Request:
Pull out every line of text from the data below and reproduce each one verbatim, leaving out the pictures.

(Dataset entries)

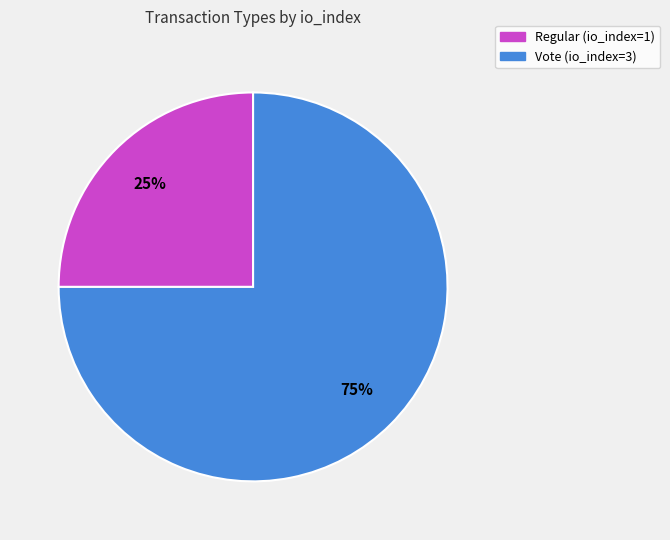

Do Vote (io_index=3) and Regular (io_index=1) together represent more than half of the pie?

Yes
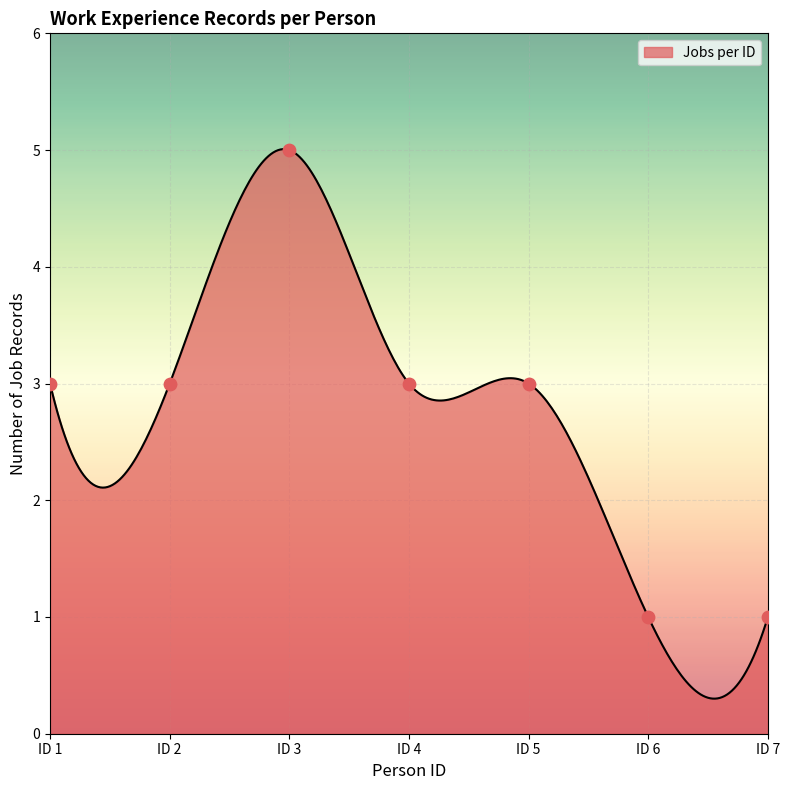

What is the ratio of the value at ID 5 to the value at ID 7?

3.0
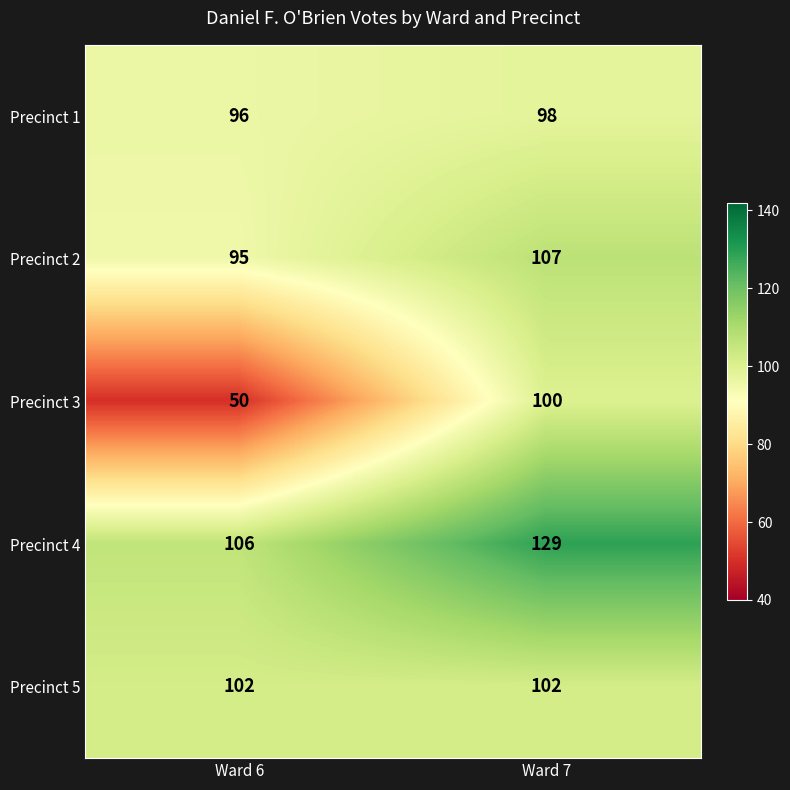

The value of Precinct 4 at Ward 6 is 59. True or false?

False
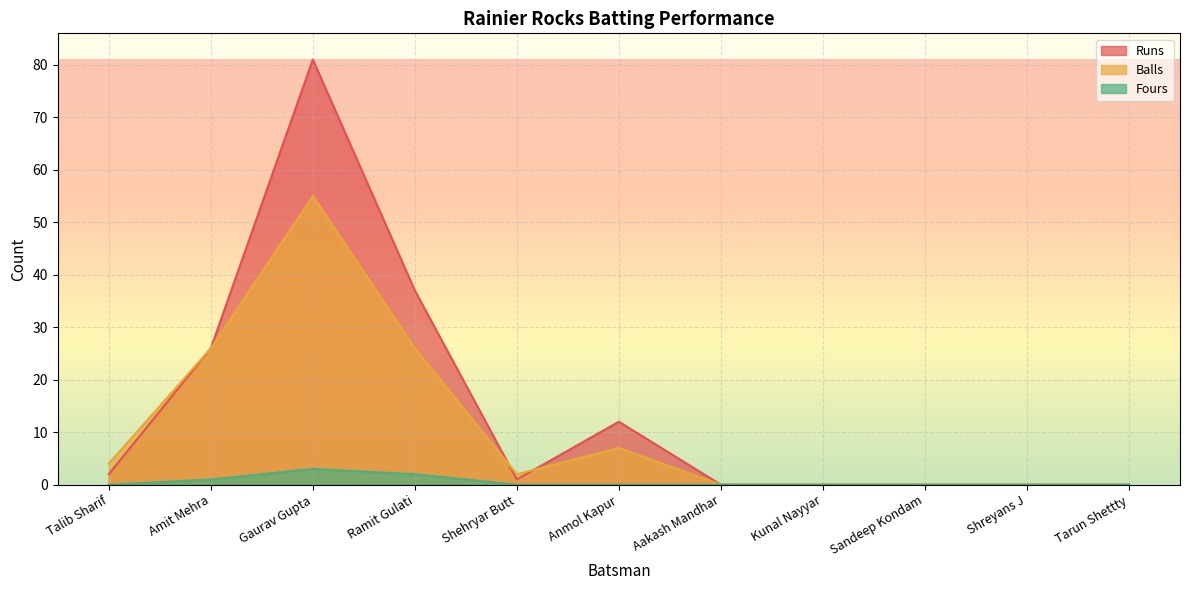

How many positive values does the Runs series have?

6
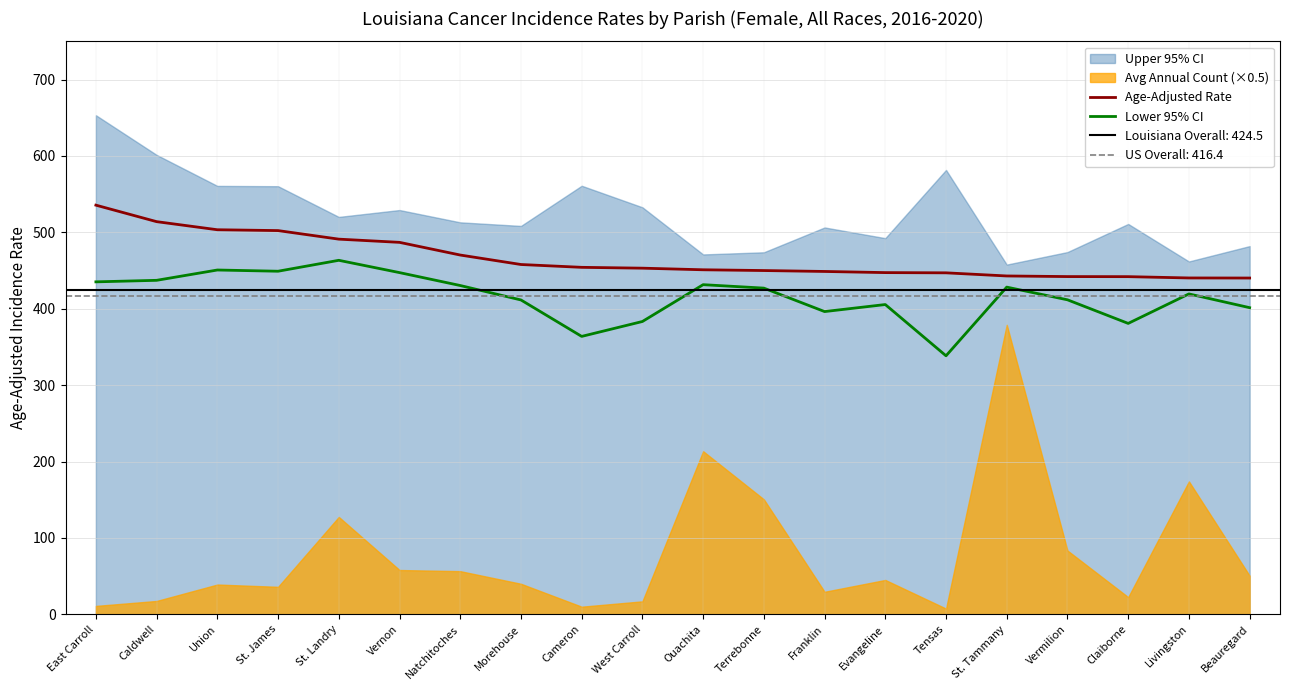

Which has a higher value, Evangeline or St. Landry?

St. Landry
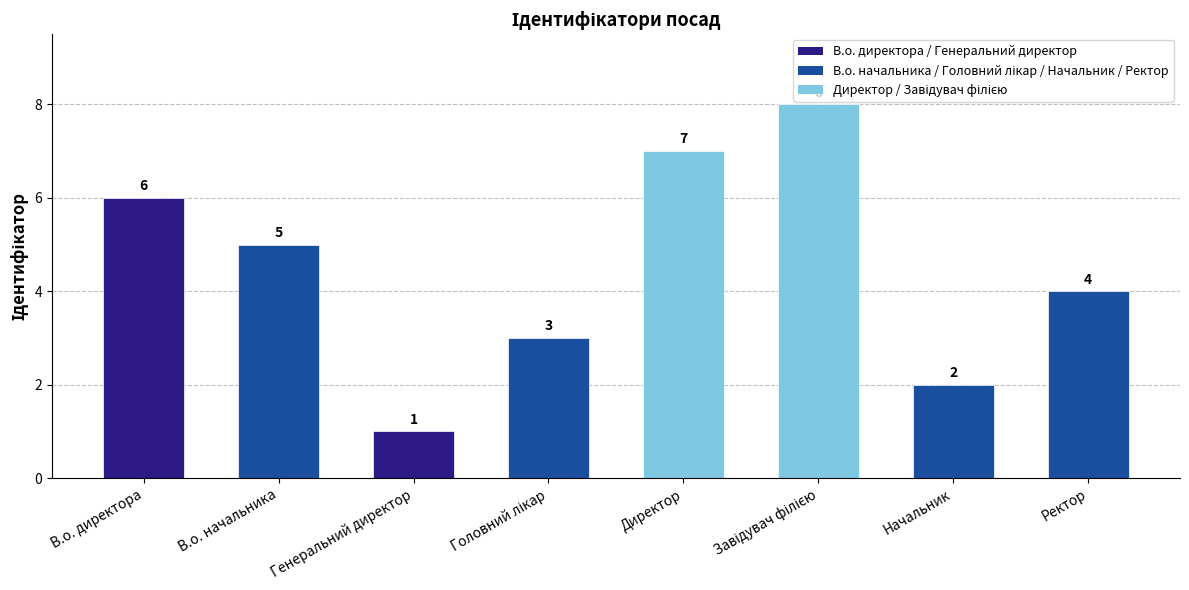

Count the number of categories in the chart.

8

(End Dataset entries)

Finished exercise:
Do Vote (io_index=3) and Regular (io_index=1) together represent more than half of the pie?

Yes

What is the ratio of the value at ID 5 to the value at ID 7?

3.0

The value of Precinct 4 at Ward 6 is 59. True or false?

False

How many positive values does the Runs series have?

6

Which has a higher value, Evangeline or St. Landry?

St. Landry

Count the number of categories in the chart.

8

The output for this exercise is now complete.